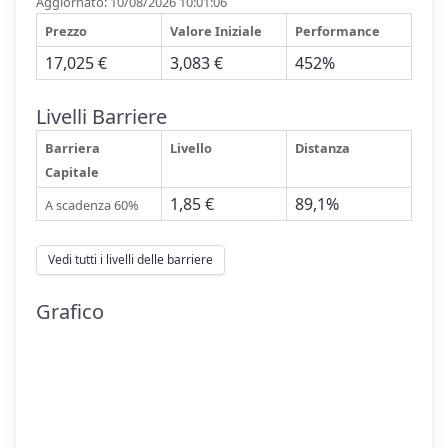
Aggiornato: 10/08/2026 10:01:06
Prezzo
Valore Iniziale
Performance
17,025 €
3,083 €
452%
Livelli Barriere
Barriera
Livello
Distanza
Capitale
1,85 €
89,1%
A scadenza 60%
Vedi tutti i livelli delle barriere
Grafico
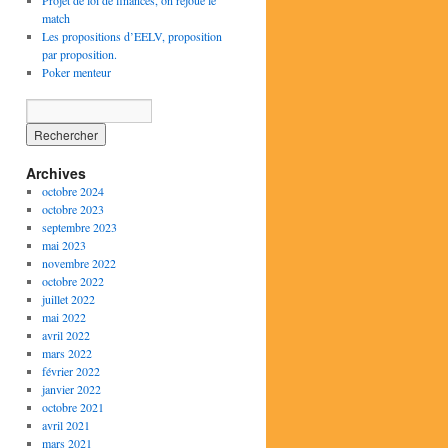
Projet de loi de finances, on rejoue le
match
Les propositions d’EELV, proposition
par proposition.
Poker menteur
Archives
octobre 2024
octobre 2023
septembre 2023
mai 2023
novembre 2022
octobre 2022
juillet 2022
mai 2022
avril 2022
mars 2022
février 2022
janvier 2022
octobre 2021
avril 2021
mars 2021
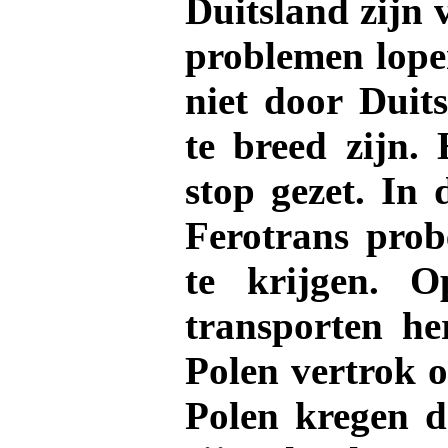
Duitsland zijn 
problemen lopen
niet door Duit
te breed zijn.
stop gezet. In 
Ferotrans prob
te krijgen. 
transporten he
Polen vertrok o
Polen kregen d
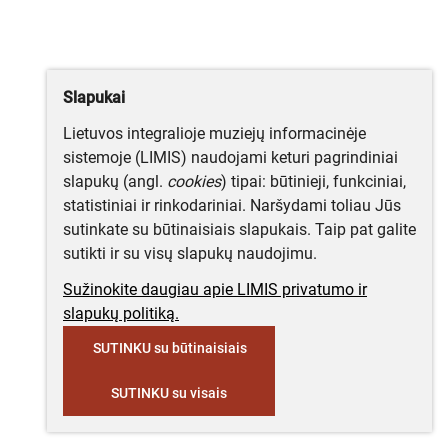
Slapukai
Lietuvos integralioje muziejų informacinėje
sistemoje (LIMIS) naudojami keturi pagrindiniai
slapukų (angl.
cookies
) tipai: būtinieji, funkciniai,
statistiniai ir rinkodariniai. Naršydami toliau Jūs
sutinkate su būtinaisiais slapukais. Taip pat galite
sutikti ir su visų slapukų naudojimu.
Sužinokite daugiau apie LIMIS privatumo ir
slapukų politiką.
SUTINKU su būtinaisiais
SUTINKU su visais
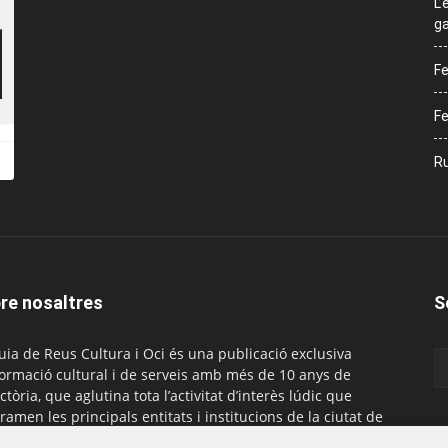
L’
ga
Fe
Fe
Ru
re nosaltres
S
uia de Reus Cultura i Oci és una publicació exclusiva
formació cultural i de serveis amb més de 10 anys de
ctòria, que aglutina tota l’activitat d’interès lúdic que
ramen les principals entitats i institucions de la ciutat de
. És gratuïta i té una periodicitat mensual.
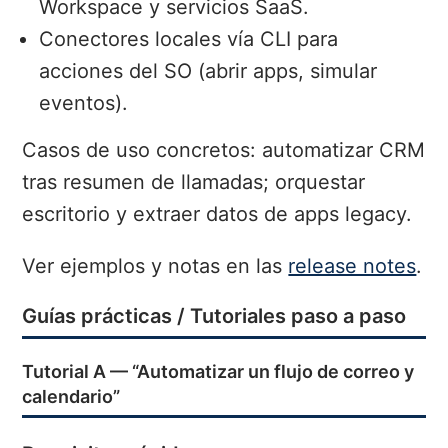
Workspace y servicios SaaS.
Conectores locales vía CLI para
acciones del SO (abrir apps, simular
eventos).
Casos de uso concretos: automatizar CRM
tras resumen de llamadas; orquestar
escritorio y extraer datos de apps legacy.
Ver ejemplos y notas en las
release notes
.
Guías prácticas / Tutoriales paso a paso
Tutorial A — “Automatizar un flujo de correo y
calendario”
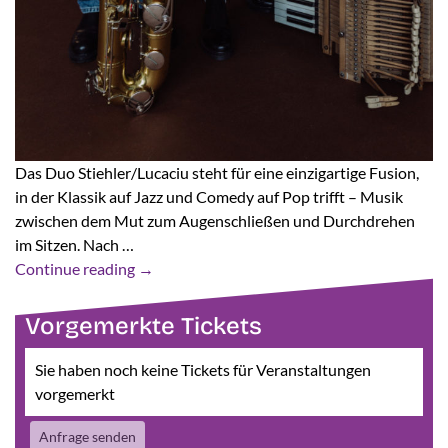
Das Duo Stiehler/Lucaciu steht für eine einzigartige Fusion,
in der Klassik auf Jazz und Comedy auf Pop trifft – Musik
zwischen dem Mut zum Augenschließen und Durchdrehen
im Sitzen. Nach …
Continue reading
→
Vorgemerkte Tickets
Sie haben noch keine Tickets für Veranstaltungen
vorgemerkt
Anfrage senden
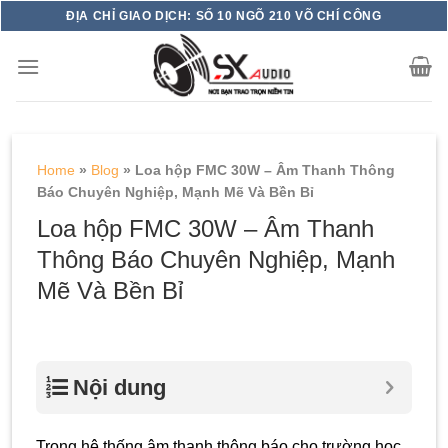
Skip
ĐỊA CHỈ GIAO DỊCH: SỐ 10 NGÕ 210 VÕ CHÍ CÔNG
to
content
Home
»
Blog
»
Loa hộp FMC 30W – Âm Thanh Thông
Báo Chuyên Nghiệp, Mạnh Mẽ Và Bền Bỉ
Loa hộp FMC 30W – Âm Thanh
Thông Báo Chuyên Nghiệp, Mạnh
Mẽ Và Bền Bỉ
Nội dung
Trong hệ thống âm thanh thông báo cho trường học,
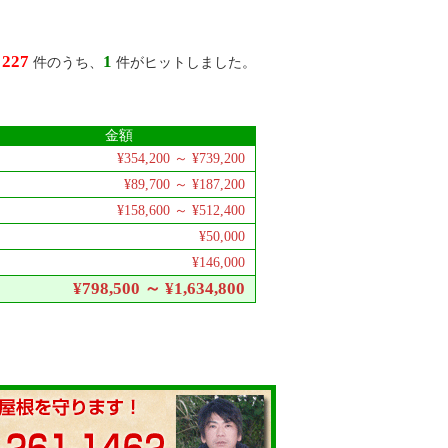
227
1
績
件のうち、
件がヒットしました。
金額
¥354,200 ～ ¥739,200
¥89,700 ～ ¥187,200
¥158,600 ～ ¥512,400
¥50,000
¥146,000
¥798,500 ～ ¥1,634,800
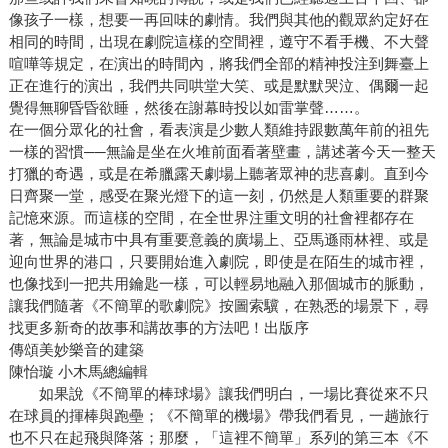
像孩子一樣，想要一再回味的劇情。我們與其他的觀眾約定好在
相同的時間，出現在劇院這樣的空間裡，遵守不看手機、不大聲
喧嘩等規定，在演出的時間內，將我們全部的精神投注到舞臺上
正在進行的演出，我們共同哄堂大笑、或是默默哭泣、偶爾一起
覺得無聊昏昏欲睡，然後在謝幕時投以如雷掌聲……。
在一個分眾化的社會，看表演是少數人類維持跟數萬年前的祖先
一樣的習慣──無論是坐在火堆前面看著壁畫，講述著今天一整天
打獵的奇遇，或是在希臘露天劇場上聽著眾神的悲喜劇。直到今
日齊聚一堂，感受在聚光燈下的這一刻，仍然是人類重要的群聚
記憶來源。而這樣的空間，在全世界注重文明的社會裡都存在
著，無論是城市中具有重要意義的廣場上、亞馬遜雨林裡、或是
迎向世界的港口，只要開始進入劇院，即使是在陌生的城市裡，
也像找到一把共用鑰匙一樣，可以輕易地融入那個城市的脈動，
讓我們隨著《不簡單的歌劇院》按圖索驥，在熟悉的場景下，尋
找更多新奇的故事和講故事的方法吧！出版序
傳頌美妙樂音的建築
陳怡璇 小木馬總編輯
如果說《不簡單的棒球場》讓我們明白，一場比賽從來不只
在球員的揮棒與跑壘；《不簡單的機場》帶我們看見，一趟旅行
也不只在起飛與降落；那麼，「這裡不簡單」系列的第三本《不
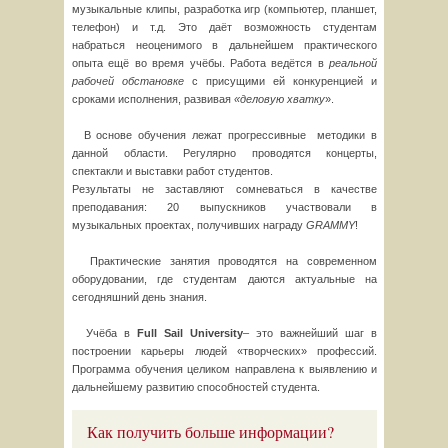
музыкальные клипы, разработка игр (компьютер, планшет,
телефон) и т.д. Это даёт возможность студентам
набраться неоценимого в дальнейшем практического
опыта ещё во время учёбы. Работа ведётся в
реальной
рабочей обстановке
с присущими ей конкуренцией и
сроками исполнения, развивая
«деловую хватку
».
В основе обучения лежат прогрессивные методики в
данной области. Регулярно проводятся концерты,
спектакли и выставки работ студентов.
Результаты не заставляют сомневаться в качестве
преподавания: 20 выпускников участвовали в
музыкальных проектах, получивших награду
GRAMMY
!
Практические занятия проводятся на современном
оборудовании, где студентам даются актуальные на
сегодняшний день знания.
Учёба в
Full
Sail
University
– это важнейший шаг в
построении карьеры людей «творческих» профессий.
Программа обучения целиком направлена к выявлению и
дальнейшему развитию способностей студента.
Как получить больше информации?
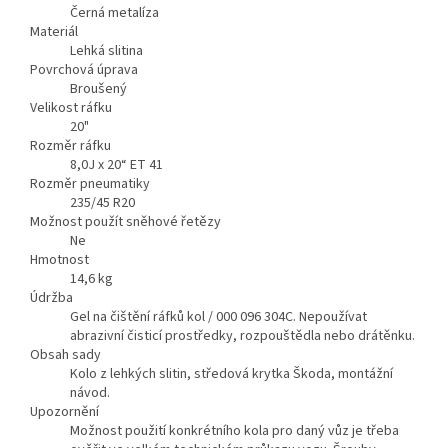
Černá metalíza
Materiál
Lehká slitina
Povrchová úprava
Broušený
Velikost ráfku
20"
Rozměr ráfku
8,0J x 20“ ET 41
Rozměr pneumatiky
235/45 R20
Možnost použít sněhové řetězy
Ne
Hmotnost
14,6
kg
Údržba
Gel na čištění ráfků kol / 000 096 304C. Nepoužívat
abrazivní čisticí prostředky, rozpouštědla nebo drátěnku.
Obsah sady
Kolo z lehkých slitin, středová krytka Škoda, montážní
návod.
Upozornění
Možnost použití konkrétního kola pro daný vůz je třeba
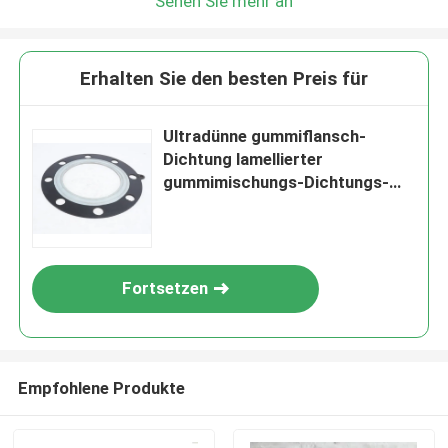
Sehen Sie mehr an
Erhalten Sie den besten Preis für
Ultradünne gummiflansch-
Dichtung lamellierter
gummimischungs-Dichtungs-
Gummiring
Fortsetzen
Empfohlene Produkte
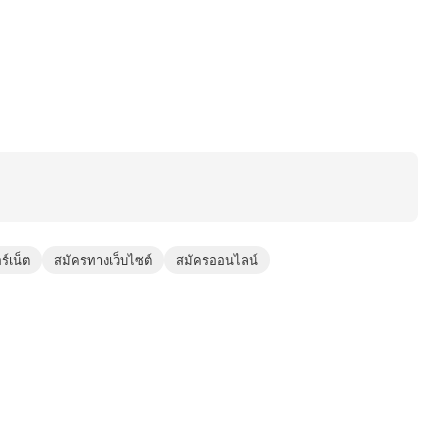
์เน็ต
สมัครทางเว็บไซต์
สมัครออนไลน์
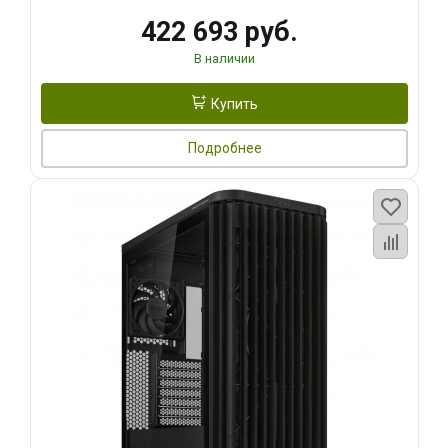
422 693 руб.
В наличии
Купить
Подробнее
==*==
Exercise:
Using the listing above, state the number of lines that hold "Chuyên", with no other text.

Output of the task:
2